### Text shown
——————————
Analyzing Intel-Micron 3D XPoint: The Next Generation Non-Volatile Memory
by Kristian Vättö, Ian Cutress & Ryan Smith on July 31, 2015 11:00 AM ESTThe Technology: How Does 3D XPoint Work?
The way 3D XPoint works is fundamentally very different from NAND. Whereas NAND defines bit values by trapping a varying number of electrons in an insulated floating gate, 3D XPoint is a resistance based technology that works by a bulk property change to alter the resistance level of a cell and thus differentiate between a 0 and 1.
——————————
### Dataset
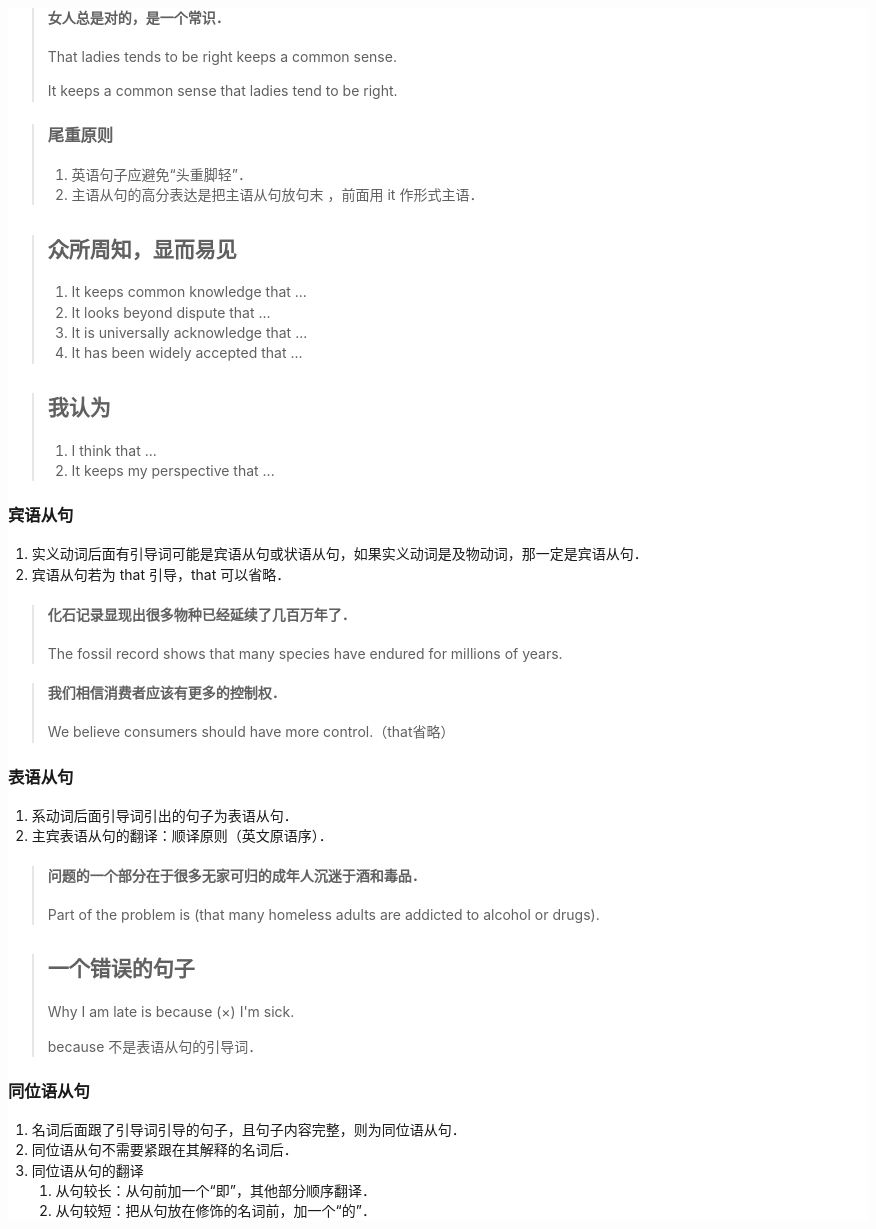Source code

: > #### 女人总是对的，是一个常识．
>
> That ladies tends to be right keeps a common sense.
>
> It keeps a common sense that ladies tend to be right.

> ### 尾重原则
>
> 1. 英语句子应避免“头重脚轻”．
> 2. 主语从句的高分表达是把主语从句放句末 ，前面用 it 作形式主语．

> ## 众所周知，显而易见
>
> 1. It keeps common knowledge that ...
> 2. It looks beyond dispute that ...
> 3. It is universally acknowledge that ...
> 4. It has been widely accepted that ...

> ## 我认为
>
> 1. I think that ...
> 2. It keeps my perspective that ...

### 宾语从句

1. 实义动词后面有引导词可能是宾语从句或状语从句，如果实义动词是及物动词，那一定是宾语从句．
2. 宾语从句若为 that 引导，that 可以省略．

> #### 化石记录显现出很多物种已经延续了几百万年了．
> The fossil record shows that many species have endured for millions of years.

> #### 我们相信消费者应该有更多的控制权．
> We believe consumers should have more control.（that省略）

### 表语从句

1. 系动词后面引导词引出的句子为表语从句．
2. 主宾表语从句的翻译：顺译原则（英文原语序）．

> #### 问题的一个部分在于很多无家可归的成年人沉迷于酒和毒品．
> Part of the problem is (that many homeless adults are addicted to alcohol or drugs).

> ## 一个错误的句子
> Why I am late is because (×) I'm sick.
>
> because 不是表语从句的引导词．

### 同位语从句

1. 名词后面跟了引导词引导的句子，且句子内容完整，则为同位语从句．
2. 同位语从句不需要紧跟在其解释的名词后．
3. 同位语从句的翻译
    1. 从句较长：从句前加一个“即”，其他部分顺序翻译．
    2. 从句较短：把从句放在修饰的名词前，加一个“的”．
——————————
### Problem requirements
Please carry on the article about how 3D XPoint memory works from its last sentence.

### Written reply
The 3D XPoint structure is very simple. It consists of a selector and memory cell, which sit in between a wordline and bitline (hence the "crosspoint" name). Applying a specific voltage on the wordline and bitline will activate a single selector and enables the cell underneath to be either written (i.e. a bulk property change in the memory cell material) or read (allows the current through to check whether the memory cell is in high or low resistance state). I suspect that write operations require a higher voltage than read because otherwise there might be a risk of triggering a bulk material change (i.e. write operation) while reading a cell. Intel and Micron wouldn't disclose any internal read/write voltages, but we were told that the voltages are considerably lower than in NAND, which requires ~20V for program/erase to create an electric field strong enough to tunnel electrons through an insulator. The lower voltages should, in turn, result in lower power consumption compared to DRAM and NAND.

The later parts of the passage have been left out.